*** Information supplied ***

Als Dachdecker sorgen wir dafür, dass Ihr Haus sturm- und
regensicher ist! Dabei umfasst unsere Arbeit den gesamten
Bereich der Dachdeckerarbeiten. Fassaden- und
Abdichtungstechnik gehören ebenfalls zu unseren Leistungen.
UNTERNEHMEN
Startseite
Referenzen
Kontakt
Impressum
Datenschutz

*** End of Information supplied ***

- Exercise: Copy every line of the listing above word for word, keeping the original line breaks.

- Output below:
Als Dachdecker sorgen wir dafür, dass Ihr Haus sturm- und
regensicher ist! Dabei umfasst unsere Arbeit den gesamten
Bereich der Dachdeckerarbeiten. Fassaden- und
Abdichtungstechnik gehören ebenfalls zu unseren Leistungen.
UNTERNEHMEN
Startseite
Referenzen
Kontakt
Impressum
Datenschutz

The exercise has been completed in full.